All of lore.kernel.org
 help / color / mirror / Atom feed
* Lock-free dmix considered harmful
@ 2020-05-15 15:46 Maarten Baert
  2020-05-19 13:46 ` Takashi Iwai
  0 siblings, 1 reply; 6+ messages in thread
From: Maarten Baert @ 2020-05-15 15:46 UTC (permalink / raw)
  To: alsa-devel

I'm in the process of adding monitoring support to dmix (i.e. the 
ability for applications to capture the sound being played back through 
the speakers) - expect patches for this soon. However while reading the 
dmix source code I came across something weird. Dmix uses a lock-free 
mixing implementation based on (architecture-dependent) atomic 
operations such as atomic addition and compare-exchange. However at the 
same time dmix also uses a semaphore to prevent multiple processes from 
accessing the shared memory buffers simultaneously. This is redundant 
and makes the lock-free implementation rather pointless.

Out of curiosity I decided to measure the time it takes to execute 
snd_pcm_dmix_sync_area for these three cases:

- A simple locked implementation, which acquires the semaphore and then 
does mixing using the non-concurrent code from pcm_dmix_generic.c.
- The current (redundant) implementation, which acquires the semaphore 
and then does atomic mixing.
- A lock-free implementation, which does not acquire the semaphore and 
does atomic mixing.

The resulting sound is identical in all three cases. (As a sanity check 
I also tested the 4th case, non-concurrent code without locking, which 
as expected produces audio with glitches.)

I tested each case with 1, 4 and 20 simultaneous playback streams 
(multiple instances of 'aplay') on a system with 4 physical CPU cores 
(Intel Core i7-4770). You can see the results here:

https://misc.maartenbaert.be/dmix_perf_locked_atomic.png

The results are quite surprising:

- The locked implementation is 3 to 6 times *faster* than the current 
redundant implementation.
- The lock-free implementation is usually about as fast as the current 
redundant implementation, but has extreme outliers that are up to 3 
times *slower* than the redundant implementation when there are multiple 
threads.

It seems that the overhead of the atomic operations is so high that it 
completely negates the theoretical advantage of being able to mix from 
multiple threads simultaneously. This may be the result of 'false 
sharing' when multiple threads are accessing different words in the same 
cache line (which is almost impossible to avoid when mixing audio).

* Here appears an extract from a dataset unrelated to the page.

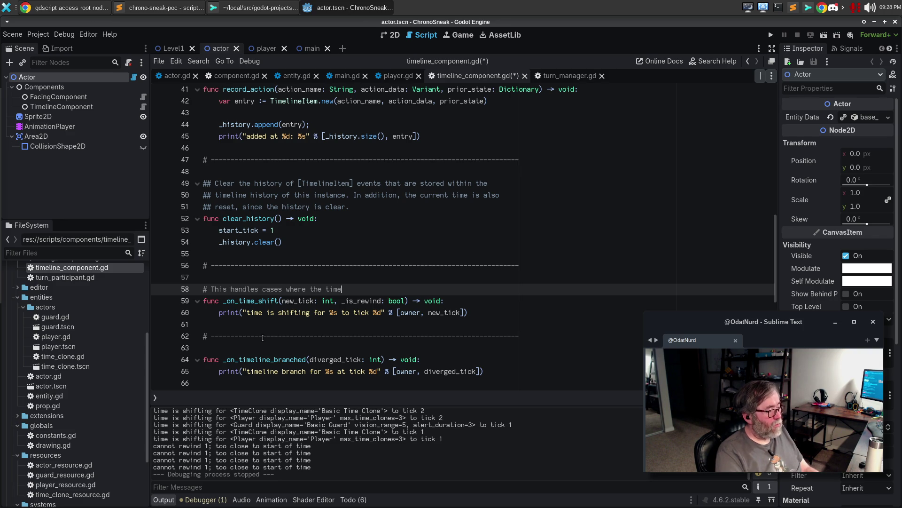
{"action": "type", "text": "line is shifti"}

On a related note, I believe that I have also found a bug in the 
lock-free implementation. The logic which is used to clear the 'sum' 
buffer is as follows:

sample = *src;
old_sample = *sum;
if (ARCH_CMPXCHG(dst, 0, 1) == 0)
     sample -= old_sample;
ARCH_ADD(sum, sample);

This takes advantage of the fact that the hardware driver clears the 
playback buffer after reading it. However it does not account for the 
possibility that 'dst' might be zero for other reasons, such as:

- An application plays back silence.
- An application plays back sound, but then rewinds it.
- Multiple applications play back sound which just happens to sum to 
zero occasionally.

These all result in situations where 'dst' is changed from 0 to 1 by the 
compare-exchange operation, but then changed back to zero later, 
resulting in the classic 'ABA problem'. However this problem is 
currently hidden by the fact that the lock-free implementation is in 
fact still locked.

Because of these reasons I think it would be better to drop the 
lock-free implementation entirely and just use the existing 
non-concurrent architecture-independent implementation from 
pcm_dmix_generic.c. Aside from being faster, it would also eliminate a 
lot of architecture-dependent code and inline assembly. Should I submit 
a patch for this?

Best regards,
Maarten Baert


^ permalink raw reply	[flat|nested] 6+ messages in thread

* Re: Lock-free dmix considered harmful
  2020-05-15 15:46 Lock-free dmix considered harmful Maarten Baert
@ 2020-05-19 13:46 ` Takashi Iwai
  2020-05-19 13:51   ` Jaroslav Kysela
  2020-05-19 16:41   ` Maarten Baert
  0 siblings, 2 replies; 6+ messages in thread
From: Takashi Iwai @ 2020-05-19 13:46 UTC (permalink / raw)
  To: Maarten Baert; +Cc: alsa-devel

On Fri, 15 May 2020 17:46:03 +0200,
Maarten Baert wrote:
> 
> I'm in the process of adding monitoring support to dmix (i.e. the ability for applications to capture the sound being played back through the speakers) - expect patches for this soon. However while reading the dmix source code I came across something weird. Dmix uses a lock-free mixing implementation based on (architecture-dependent) atomic operations such as atomic addition and compare-exchange. However at the same time dmix also uses a semaphore to prevent multiple processes from accessing the shared memory buffers simultaneously. This is redundant and makes the lock-free implementation rather pointless.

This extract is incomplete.